Nebenkostenabrechnung

Hallo zusammen,

ich habe eine rein hypothetische Frage: In einem Mietvertrag wäre folgendes vereinbart: http://tinyurl.com/898wcod

Wären dann die Positionen Kaltwasser, Allgemeintrom (Treppenhaus etc.), Müllgebühr, Gemeinschaftsantenne, Grundsteuer und Schornsteinfeger in einer Nebenkostenabrechnung zulässig?

Möchte mich nur vergewissern… danke!
(Woly)

Könnte man missverstehen. Wenn die Kosten in der Miete wie angekreuzt entrhalten sind, können sie nicht extra abgerechnet werden. Ist aber bestimmt anders gemeint. Anwalt fragen!

Hallo,
was genau steht in §7?
Gruß
[EDIT: Name auf Wunsch entfernt]

Hi!

Ich hab den hypothetischen §7 mal hochgeladen:
http://tinyurl.com/6sqzhsf

Gruß
(Woly)

Hallo,

ich sehe die gemachten Angaben auch widersprüchlich…aber:
Das Ganze wird dann vermutlich zur Auslegungssache und relevant ist, was beide Mietparteien vereinbaren wollten.…also deren Wille, der dann notfalls gerichtlich festgestellt/rekonstruiert werden müsste.
Lässt sich der ursprüngliche Wille nicht mehr ermitteln, dann entscheidet der Richter.
Tut das Not, wegen eines vermutlich ohnehin versehentlich falsch gesetzten Kreuzchens?

Fragt
M.

Hallo,

Ich hab den hypothetischen §7 mal hochgeladen:

das macht für mich die Sache deutlich. Da ist die Rede von NebenkostenVORSCHUSS. Und im § im ersten Link steht, was da im einzelnen alles bezahlt werden muss.
Gruß
loderunner (ianal)

das macht für mich die Sache deutlich.

Für mich noch nicht - was meinst Du denn genau?
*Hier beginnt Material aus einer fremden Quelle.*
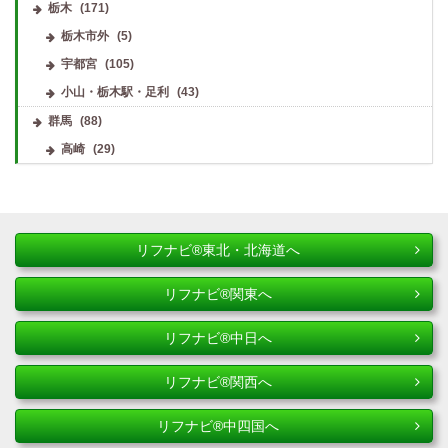
栃木
(171)
栃木市外
(5)
宇都宮
(105)
小山・栃木駅・足利
(43)
群馬
(88)
高崎
(29)
リフナビ®東北・北海道へ
リフナビ®関東へ
リフナビ®中日へ
リフナビ®関西へ
リフナビ®中四国へ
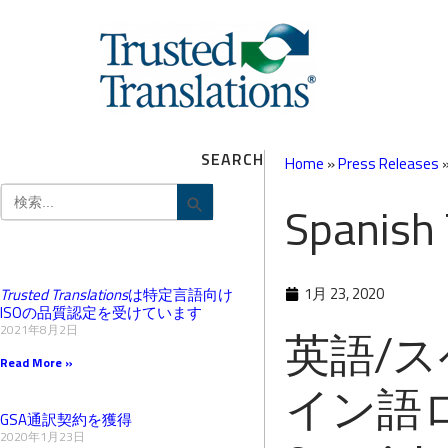
SEARCH
Home
»
Press Releases
Search
Search Button
Spanish 
for:
1月 23, 2020
Trusted Translations
は特定言語向け
ISOの品質認定を受けています
2021年8月2日
英語/
Read More »
イン語
GSA通訳契約を獲得
2020年1月23日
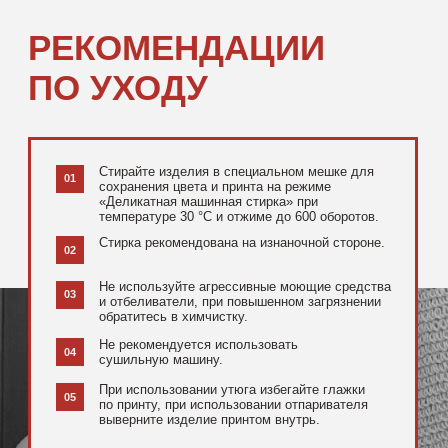
[ ДОПОЛНИТЕЛЬНО ]
РЕКОМЕНДУЕМ
ПОСМОТРЕТЬ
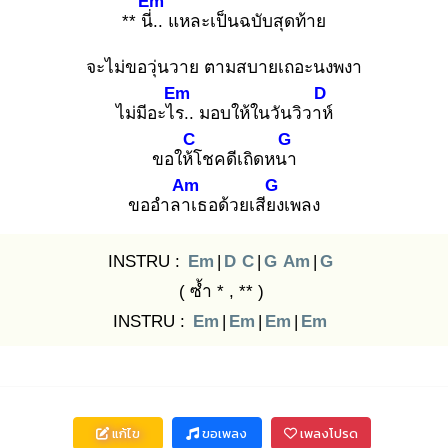
Em
** นี่..
แหละเป็นฉบับสุดท้าย
จะไม่ขอวุ่นวาย ตามสบายเถอะนงพงา
Em
D
ไม่มีอะไร.
. มอบให้ในวันวิวาห์
C
G
ขอให้โ
ชคดีเถิดหนา
Am
G
ขออำลาเ
ธอด้วยเสียง
เพลง
INSTRU :
Em
|
D
C
|
G
Am
|
G
( ซ้ำ * , ** )
INSTRU :
Em
|
Em
|
Em
|
Em
แก้ไข
ขอเพลง
เพลงโปรด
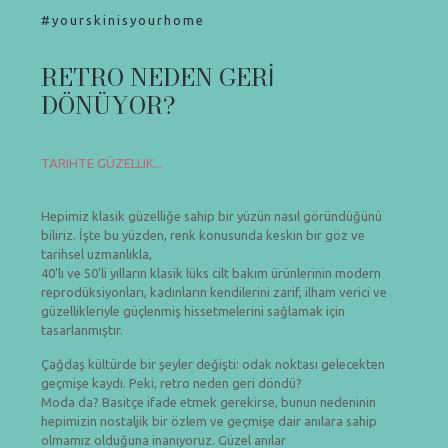
#yourskinisyourhome
RETRO NEDEN GERİ
DÖNÜYOR?
TARIHTE GÜZELLIK...
Hepimiz klasik güzelliğe sahip bir yüzün nasıl göründüğünü
biliriz. İşte bu yüzden, renk konusunda keskin bir göz ve
tarihsel uzmanlıkla,
40'lı ve 50'li yılların klasik lüks cilt bakım ürünlerinin modern
reprodüksiyonları, kadınların kendilerini zarif, ilham verici ve
güzellikleriyle güçlenmiş hissetmelerini sağlamak için
tasarlanmıştır.
Çağdaş kültürde bir şeyler değişti: odak noktası gelecekten
geçmişe kaydı. Peki, retro neden geri döndü?
Moda da? Basitçe ifade etmek gerekirse, bunun nedeninin
hepimizin nostaljik bir özlem ve geçmişe dair anılara sahip
olmamız olduğuna inanıyoruz. Güzel anılar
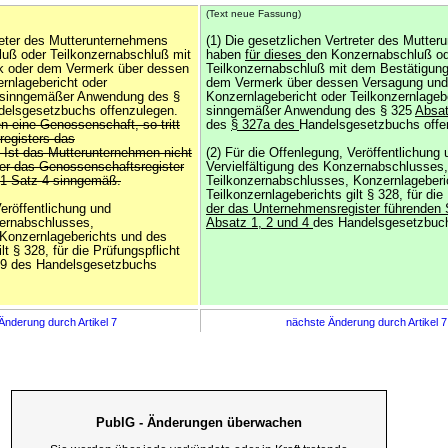
(Text neue Fassung)
treter des Mutterunternehmens
(1) Die gesetzlichen Vertreter des Mutte
uß oder Teilkonzernabschluß mit
haben
für dieses
den Konzernabschluß o
k oder dem Vermerk über dessen
Teilkonzernabschluß mit dem Bestätigun
rnlagebericht oder
dem Vermerk über dessen Versagung und
in sinngemäßer Anwendung des §
Konzernlagebericht oder Teilkonzernlagebe
delsgesetzbuchs offenzulegen.
sinngemäßer Anwendung des § 325
Absa
n eine Genossenschaft, so tritt
des
§ 327a des
Handelsgesetzbuchs offe
registers das
 Ist das Mutterunternehmen nicht
(2) Für die Offenlegung, Veröffentlichung 
der das Genossenschaftsregister
Vervielfältigung des Konzernabschlusses,
. 1 Satz 4 sinngemäß.
Teilkonzernabschlusses, Konzernlageberi
Teilkonzernlageberichts gilt § 328, für die
Veröffentlichung und
der das Unternehmensregister führenden 
zernabschlusses,
Absatz 1, 2 und 4
des Handelsgesetzbuc
 Konzernlageberichts und des
lt § 328, für die Prüfungspflicht
29 des Handelsgesetzbuchs
Änderung durch Artikel 7
nächste Änderung durch Artikel 
PublG - Änderungen überwachen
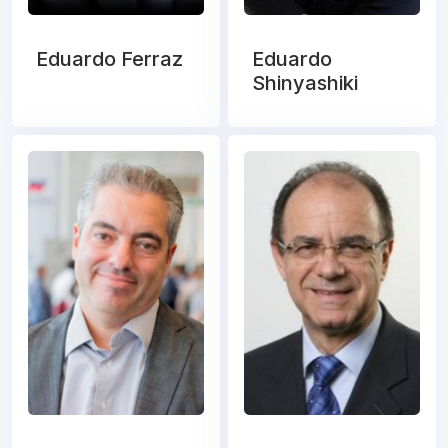
Eduardo Ferraz
Eduardo
Shinyashiki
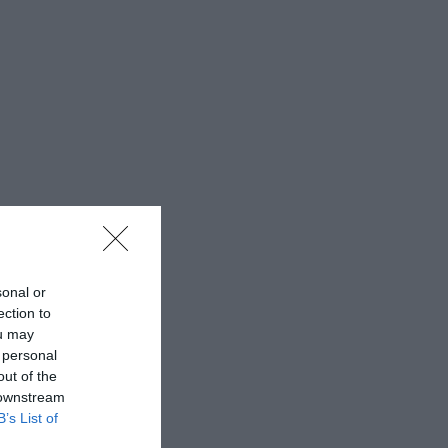
sonal or
ection to
ou may
 personal
out of the
 downstream
B’s List of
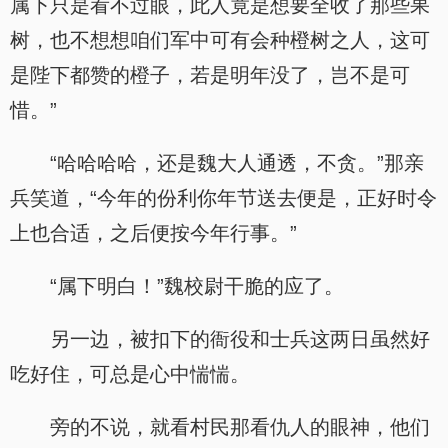
属下只是看不过眼，此人竟是想要全收了那些果
树，也不想想咱们军中可有会种橙树之人，这可
是陛下都赞的橙子，若是明年没了，岂不是可
惜。”
“哈哈哈哈，还是魏大人通透，不贪。”那亲
兵笑道，“今年的份利你年节送去便是，正好时令
上也合适，之后便按今年行事。”
“属下明白！”魏校尉干脆的应了。
另一边，被扣下的衙役和士兵这两日虽然好
吃好住，可总是心中惴惴。
旁的不说，就看村民那看仇人的眼神，他们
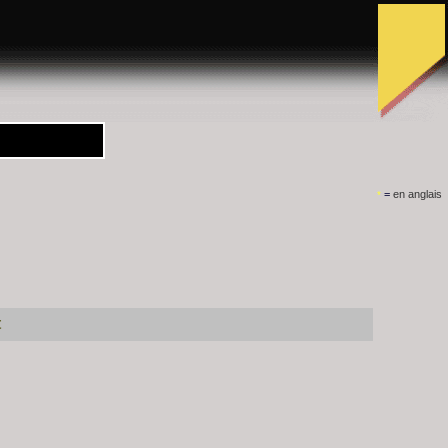
=
en anglais
*
t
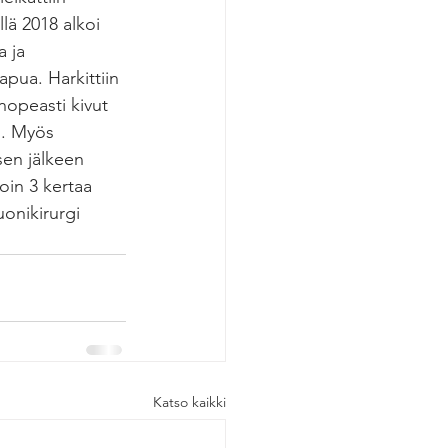
lä 2018 alkoi 
 ja 
apua. Harkittiin 
opeasti kivut 
n. Myös 
en jälkeen 
oin 3 kertaa 
uonikirurgi
Katso kaikki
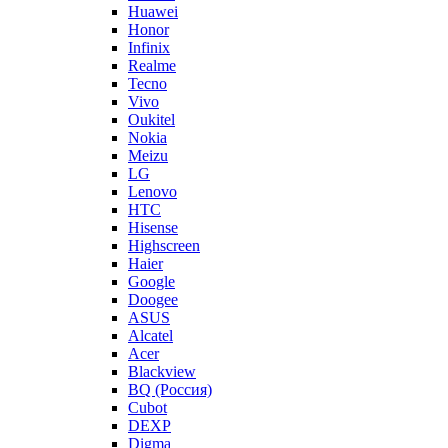
Huawei
Honor
Infinix
Realme
Tecno
Vivo
Oukitel
Nokia
Meizu
LG
Lenovo
HTC
Hisense
Highscreen
Haier
Google
Doogee
ASUS
Alcatel
Acer
Blackview
BQ (Россия)
Cubot
DEXP
Digma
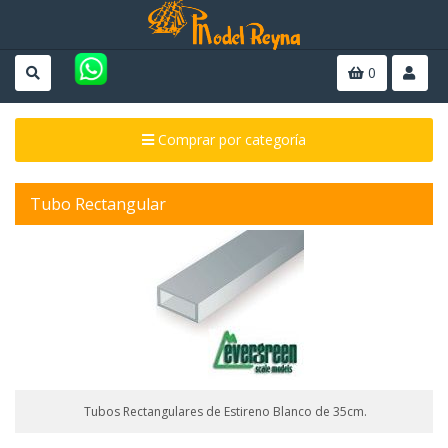
0
Comprar por categoría
Tubo Rectangular
Tubos Rectangulares de Estireno Blanco de 35cm.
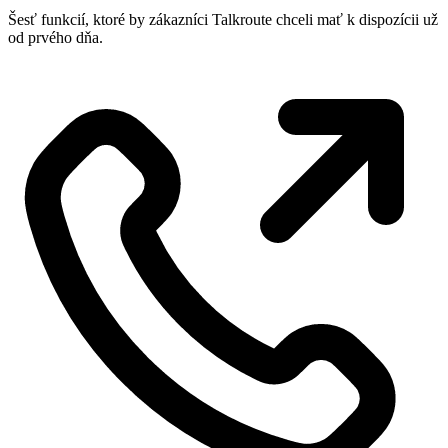
Šesť funkcií, ktoré by zákazníci Talkroute chceli mať k dispozícii už
od prvého dňa.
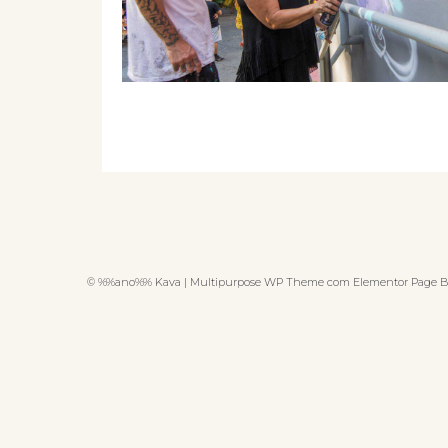
© %%ano%% Kava | Multipurpose WP Theme com Elementor Page B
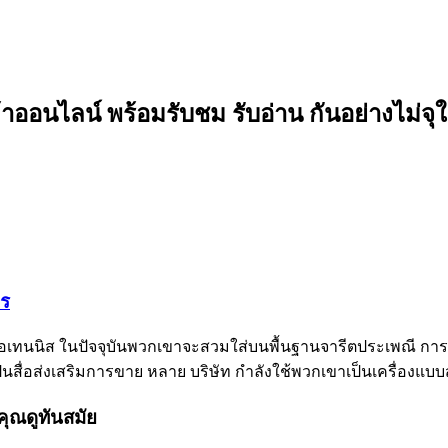
อนไลน์ พร้อมรับชม รับอ่าน กันอย่างไม่จุใ
าร
เทนนิส ในปัจจุบันพวกเขาจะสวมใส่บนพื้นฐานจารีตประเพณี การอุ
เป็นสื่อส่งเสริมการขาย หลาย บริษัท กำลังใช้พวกเขาเป็นเครื่องแ
ุณดูทันสมัย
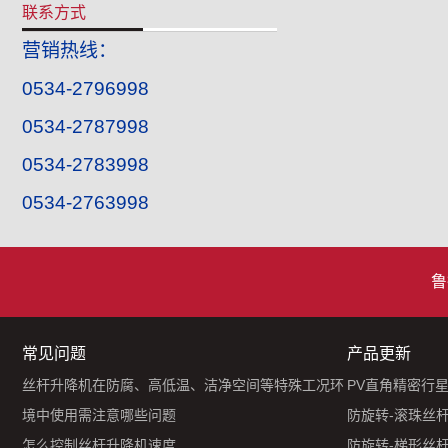
联系方式
营销热线：
0534-2796998
0534-2787998
0534-2783998
0534-2763998
鲁
常见问题
产品更新
丝杆升降机在防腐、高低温、洁净空间等特殊工况环
PV直角精密行
境中使用需注意哪些问题
防旋转-滚珠丝
怎么控制丝杆升降机速度
防旋转-梯形丝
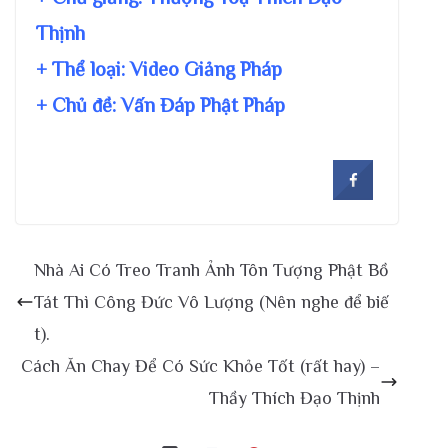
Thịnh
+ Thể loại: Video Giảng Pháp
+ Chủ đề:
Vấn Đáp Phật Pháp
Nhà Ai Có Treo Tranh Ảnh Tôn Tượng Phật Bồ
Tát Thì Công Đức Vô Lượng (Nên nghe để biế
t).
Cách Ăn Chay Để Có Sức Khỏe Tốt (rất hay) –
Thầy Thích Đạo Thịnh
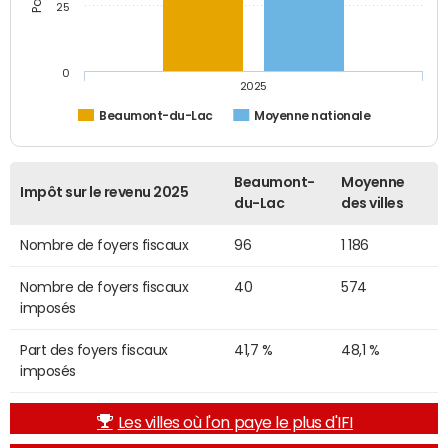
25
0
2025
Beaumont-du-Lac
Moyenne nationale
Beaumont-
Moyenne
Impôt sur le revenu 2025
du-Lac
des villes
Nombre de foyers fiscaux
96
1 186
Nombre de foyers fiscaux
40
574
imposés
Part des foyers fiscaux
41,7 %
48,1 %
imposés
Les villes où l'on paye le plus d'IFI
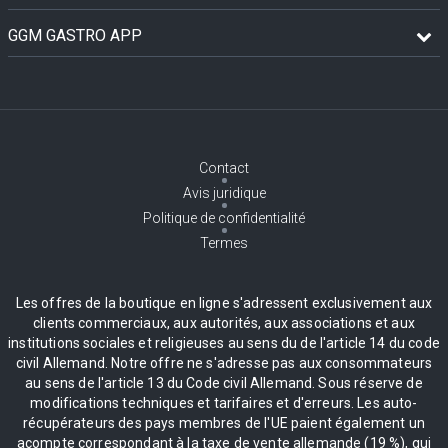
GGM GASTRO APP
Contact
Avis juridique
Politique de confidentialité
Termes
Les offres de la boutique en ligne s'adressent exclusivement aux
clients commerciaux, aux autorités, aux associations et aux
institutions sociales et religieuses au sens du de l'article 14 du code
civil Allemand. Notre offre ne s'adresse pas aux consommateurs
au sens de l'article 13 du Code civil Allemand. Sous réserve de
modifications techniques et tarifaires et d'erreurs. Les auto-
récupérateurs des pays membres de l'UE paient également un
acompte correspondant à la taxe de vente allemande (19 %), qui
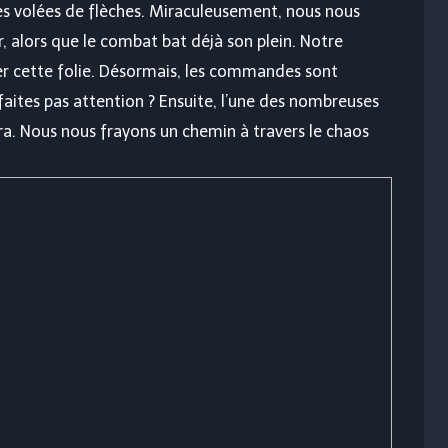
s volées de flèches. Miraculeusement, nous nous
r, alors que le combat bat déjà son plein. Notre
ter cette folie. Désormais, les commandes sont
faites pas attention ? Ensuite, l’une des nombreuses
a. Nous nous frayons un chemin à travers le chaos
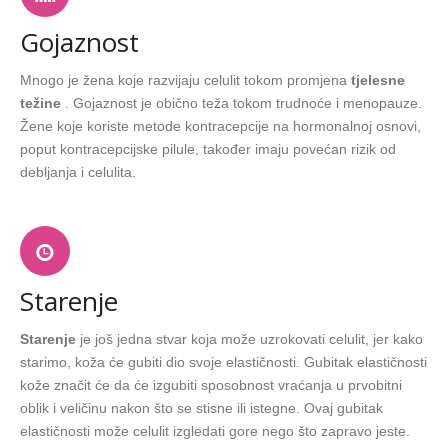
Gojaznost
Mnogo je žena koje razvijaju celulit tokom promjena
tjelesne
težine
. Gojaznost je obično teža tokom trudnoće i menopauze.
Žene koje koriste metode kontracepcije na hormonalnoj osnovi,
poput kontracepcijske pilule, također imaju povećan rizik od
debljanja i celulita.
Starenje
Starenje
je još jedna stvar koja može uzrokovati celulit, jer kako
starimo, koža će gubiti dio svoje elastičnosti. Gubitak elastičnosti
kože značit će da će izgubiti sposobnost vraćanja u prvobitni
oblik i veličinu nakon što se stisne ili istegne. Ovaj gubitak
elastičnosti može celulit izgledati gore nego što zapravo jeste.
Nach meiner Auffassung wäre der Satz „In der Miete sind die nachfolgenden Betriebskosten […] enthalten“ eindeutig. Eine Nachforderung dieser Positionen in der Nebenkostenabrechnung wäre doch demnach nicht zulässig?!

(Woly)

Hallo,

das macht für mich die Sache deutlich.

Für mich noch nicht - was meinst Du denn genau?

Nun, ich lese da deutlich einen Betrag im Feld ‚Betriebskostenvorschuss‘.
Gruß
loderunner

‚Betriebskostenvorschuss‘.

was man (glaube ich) dem fragestelle hier erklären muss:

es gibt einen unterschied zwischen einem „vorschuss“ und einer „pauschale“. das erste ist eine abschätzung über den möglichen verbrauch, abgerechnet wird aber immer am ende der jahresfrist. dann bekommt man entweder geld zurück oder muss nachzahlen. außerdem kann der monatliche betrag angepasst werden, wenn sich z.b. zeigt, dass er nicht ausreicht. die vorrauszahlung hat eigentlich nur den zweck, dass der mieter nicht alles auf einmal zahlen muss (bzw. dass der vermieter dann immer schon einen teil des geldes hat).

die pauschale ist ein monatlicher betrag, mit dem dann alles abgegolten ist. der mieter kann am ende weder geld zurück bekommen, noch was nachzahlen müssen - auf neudeutsch würde man sowas vielleicht „nebenkosten-flatrate“ nennen.